Les émissions de télévision aident-elles à la compréhension de la psychanalyse ?
Ce sont des grands messes de la
démagogie où les protagonistes se décernent mutuellement des satisfecit. J'ai
participé récemment à une émission dont je tairai le nom. J'y suis restée
volontairement obscure et théorique, car il n'était pas possible de s'exprimer
avec une rigueur minimum dans cette cacophonie de "psy" en tous genres.
Que révèle une analyse ?
Elle permet de reconnaître
notre inconfort permanent. Une cure met à mal nos constructions, nos balises.
La garantie que nous essayons de donner à nos patients est celle de s'accepter
subjectivement, de trouver leur vérité subjective. C'est un travail qui se
refait en permanence car il est d'essence créative.

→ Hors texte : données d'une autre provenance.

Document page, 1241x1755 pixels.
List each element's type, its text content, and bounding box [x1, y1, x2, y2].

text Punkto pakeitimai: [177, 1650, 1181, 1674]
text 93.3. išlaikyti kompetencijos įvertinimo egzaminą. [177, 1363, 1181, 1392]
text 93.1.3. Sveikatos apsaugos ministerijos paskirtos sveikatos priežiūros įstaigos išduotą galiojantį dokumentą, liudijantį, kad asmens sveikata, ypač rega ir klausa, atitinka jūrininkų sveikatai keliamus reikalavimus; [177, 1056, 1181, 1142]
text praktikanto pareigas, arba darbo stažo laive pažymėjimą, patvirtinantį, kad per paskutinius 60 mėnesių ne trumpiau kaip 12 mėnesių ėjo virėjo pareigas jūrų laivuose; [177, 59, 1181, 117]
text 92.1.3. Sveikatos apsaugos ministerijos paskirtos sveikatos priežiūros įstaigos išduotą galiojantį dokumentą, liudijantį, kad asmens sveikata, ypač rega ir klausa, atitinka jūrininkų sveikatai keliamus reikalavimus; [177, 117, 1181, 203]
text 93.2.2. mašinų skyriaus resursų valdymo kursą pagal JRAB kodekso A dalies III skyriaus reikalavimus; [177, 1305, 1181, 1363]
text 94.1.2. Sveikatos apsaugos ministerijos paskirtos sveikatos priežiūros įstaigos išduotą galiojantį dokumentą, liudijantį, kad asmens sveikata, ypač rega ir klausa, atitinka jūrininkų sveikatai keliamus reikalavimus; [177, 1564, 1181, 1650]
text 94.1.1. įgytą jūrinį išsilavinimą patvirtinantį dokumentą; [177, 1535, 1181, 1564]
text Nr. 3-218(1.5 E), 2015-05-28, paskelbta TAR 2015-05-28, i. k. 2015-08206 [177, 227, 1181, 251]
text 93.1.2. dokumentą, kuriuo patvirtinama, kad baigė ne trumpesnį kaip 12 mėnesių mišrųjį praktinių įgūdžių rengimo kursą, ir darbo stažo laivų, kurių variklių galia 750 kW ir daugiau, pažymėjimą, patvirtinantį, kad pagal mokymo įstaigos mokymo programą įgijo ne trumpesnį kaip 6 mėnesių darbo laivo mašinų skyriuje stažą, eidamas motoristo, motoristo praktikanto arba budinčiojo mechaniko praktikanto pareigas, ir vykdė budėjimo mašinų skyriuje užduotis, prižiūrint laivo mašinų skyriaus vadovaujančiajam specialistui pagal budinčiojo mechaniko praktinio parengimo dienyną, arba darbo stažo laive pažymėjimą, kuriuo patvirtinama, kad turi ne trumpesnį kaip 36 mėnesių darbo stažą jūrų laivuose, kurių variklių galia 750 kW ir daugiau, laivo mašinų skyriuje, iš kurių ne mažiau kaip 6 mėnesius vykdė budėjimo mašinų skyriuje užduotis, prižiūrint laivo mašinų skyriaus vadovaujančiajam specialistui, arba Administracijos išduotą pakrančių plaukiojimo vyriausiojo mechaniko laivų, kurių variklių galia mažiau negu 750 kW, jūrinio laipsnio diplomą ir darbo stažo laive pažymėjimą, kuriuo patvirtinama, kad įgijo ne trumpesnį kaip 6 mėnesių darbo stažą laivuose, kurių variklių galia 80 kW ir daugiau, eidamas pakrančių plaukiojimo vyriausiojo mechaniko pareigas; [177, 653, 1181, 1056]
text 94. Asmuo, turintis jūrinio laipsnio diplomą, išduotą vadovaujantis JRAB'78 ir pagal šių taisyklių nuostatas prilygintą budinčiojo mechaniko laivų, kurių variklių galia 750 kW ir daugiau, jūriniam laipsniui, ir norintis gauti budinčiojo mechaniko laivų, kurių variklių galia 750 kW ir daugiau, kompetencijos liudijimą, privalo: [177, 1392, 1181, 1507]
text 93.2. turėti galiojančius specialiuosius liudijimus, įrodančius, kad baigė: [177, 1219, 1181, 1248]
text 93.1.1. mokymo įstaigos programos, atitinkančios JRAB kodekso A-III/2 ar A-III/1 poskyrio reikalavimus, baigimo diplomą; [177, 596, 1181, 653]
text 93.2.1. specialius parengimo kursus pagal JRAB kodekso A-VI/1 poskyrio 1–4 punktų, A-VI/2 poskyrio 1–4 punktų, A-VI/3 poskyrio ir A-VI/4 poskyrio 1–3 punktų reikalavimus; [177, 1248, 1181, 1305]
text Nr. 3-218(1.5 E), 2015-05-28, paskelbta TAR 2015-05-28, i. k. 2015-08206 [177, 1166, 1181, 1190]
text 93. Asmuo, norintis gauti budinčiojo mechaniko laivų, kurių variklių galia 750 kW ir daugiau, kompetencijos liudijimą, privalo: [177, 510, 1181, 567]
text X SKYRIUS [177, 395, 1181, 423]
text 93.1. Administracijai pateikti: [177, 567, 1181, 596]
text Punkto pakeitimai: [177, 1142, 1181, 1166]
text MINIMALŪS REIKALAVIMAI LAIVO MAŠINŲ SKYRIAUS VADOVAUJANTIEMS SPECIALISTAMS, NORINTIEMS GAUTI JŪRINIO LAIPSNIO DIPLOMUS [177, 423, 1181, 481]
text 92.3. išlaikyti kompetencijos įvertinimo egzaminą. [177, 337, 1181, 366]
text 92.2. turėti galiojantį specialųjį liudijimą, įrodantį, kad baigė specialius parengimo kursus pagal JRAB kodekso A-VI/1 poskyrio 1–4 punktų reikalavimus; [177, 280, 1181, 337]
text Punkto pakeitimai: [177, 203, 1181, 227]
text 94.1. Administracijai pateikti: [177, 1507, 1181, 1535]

Mais c'est tout de même très long. Une analyse dure plusieurs année... ?
A cet
argument, je réponds que c'est la vie qui dure trop longtemps (rires). Il ne
s'agit pas ni de rendre quelqu'un fonctionnel et apte au service. Ni de "faire
le tour de la question" comme on ferait le ménage, ça n'a rien à voir avec une
analyse. La vie n'est pas livrée avec un mode d'emploi. Nous sommes constitués
par du manque, c'est ce qui nous permet de penser, d'imaginer, d'avoir un
projet. Les journaux nous le racontent : "Il a tout pour être heureux, pourtant
il est déprimé." Le bonheur ne s'achète pas. Il n'y a pas d'objet comblant.
Dans l'énorme vague d'utilitarisme et de conformisme qui déferle sur notre
société, la psychanalyse doit fortifier sa force subversive. * Le Divan dans la
vitrine de Sylvie Nerson Rousseau aux éditions du Nil.